Stored data Start Marker
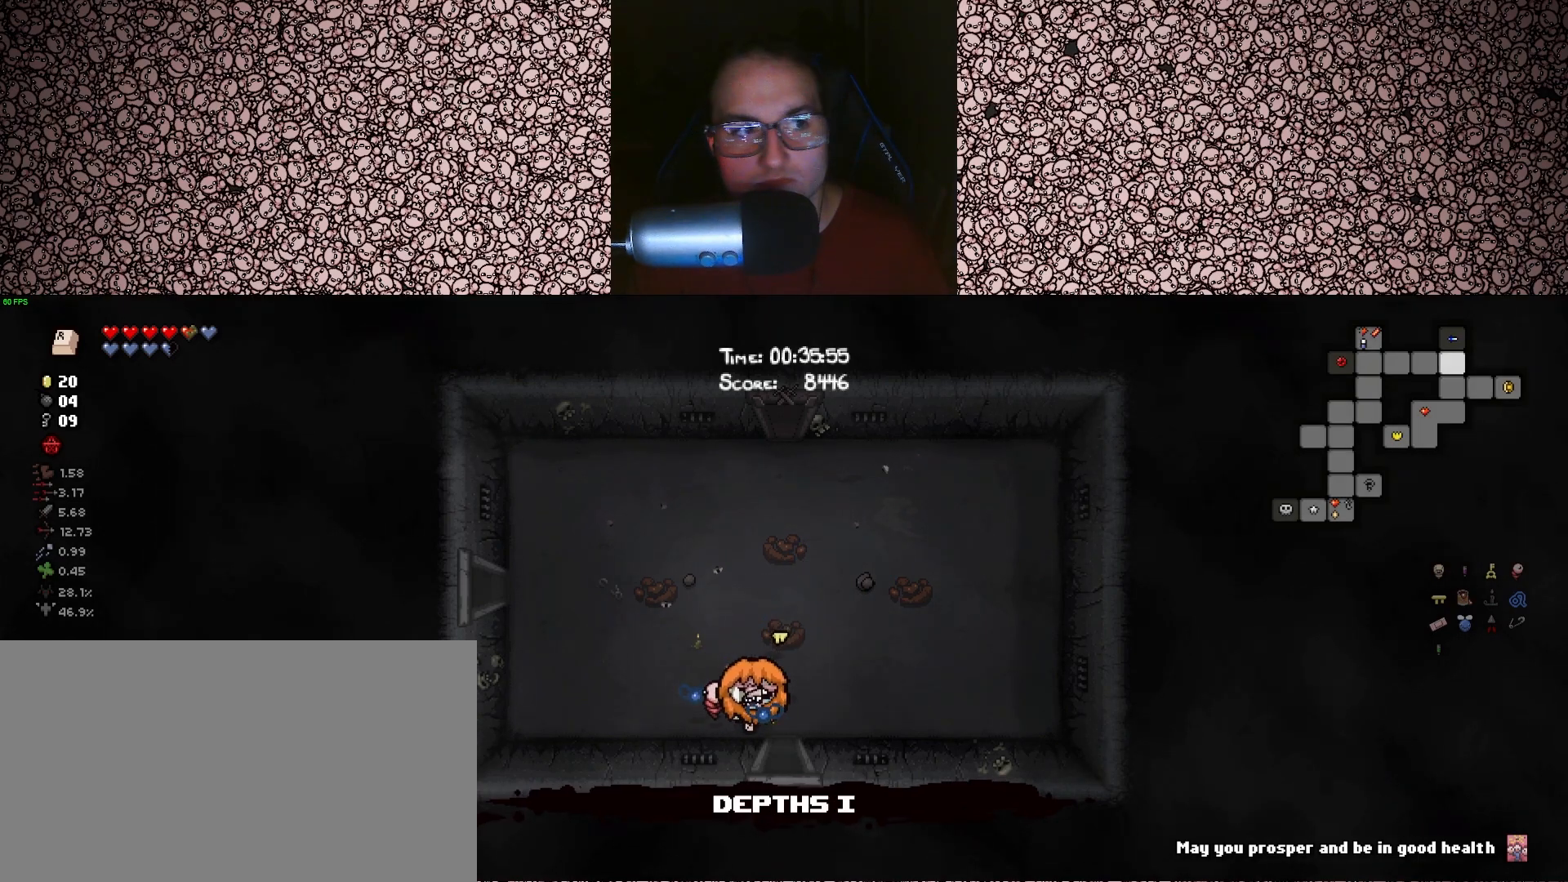
{"keys": ["s", "tab"], "events": [[67, "d", "up"]]}
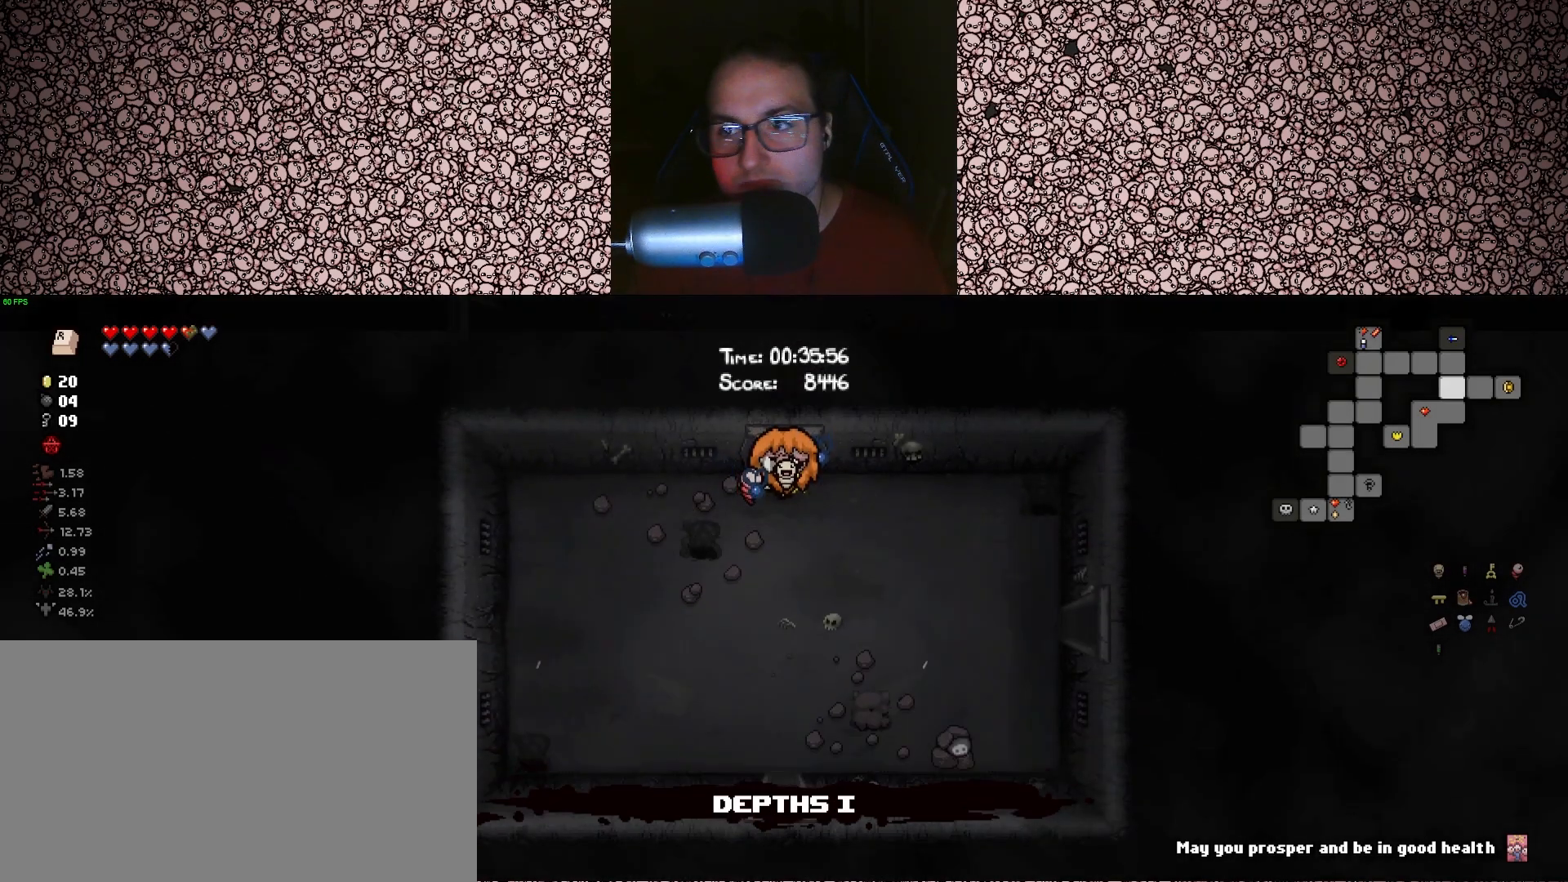
{"keys": ["d", "s", "tab"], "events": [[50, "d", "down"], [183, "s", "up"], [400, "s", "down"]]}
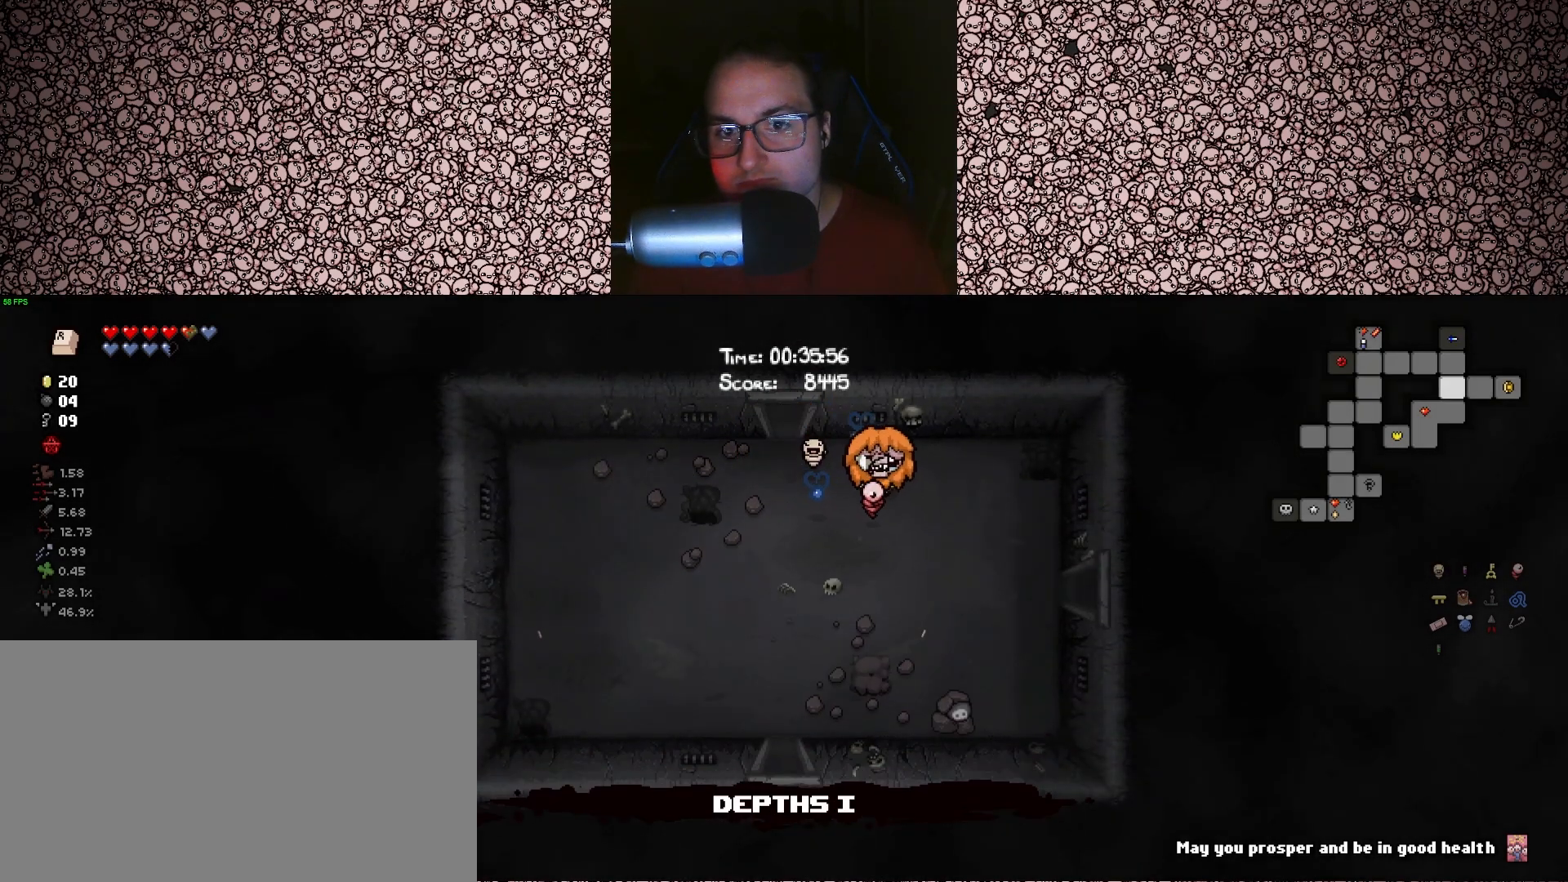
{"keys": ["d", "s", "tab"], "events": [[217, "s", "up"], [483, "s", "down"]]}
Stored data End Marker
What is needed is a copy of every line above in which "down" appears.

#### [Expected output]
{"keys": ["d", "s", "tab"], "events": [[50, "d", "down"], [183, "s", "up"], [400, "s", "down"]]}
{"keys": ["d", "s", "tab"], "events": [[217, "s", "up"], [483, "s", "down"]]}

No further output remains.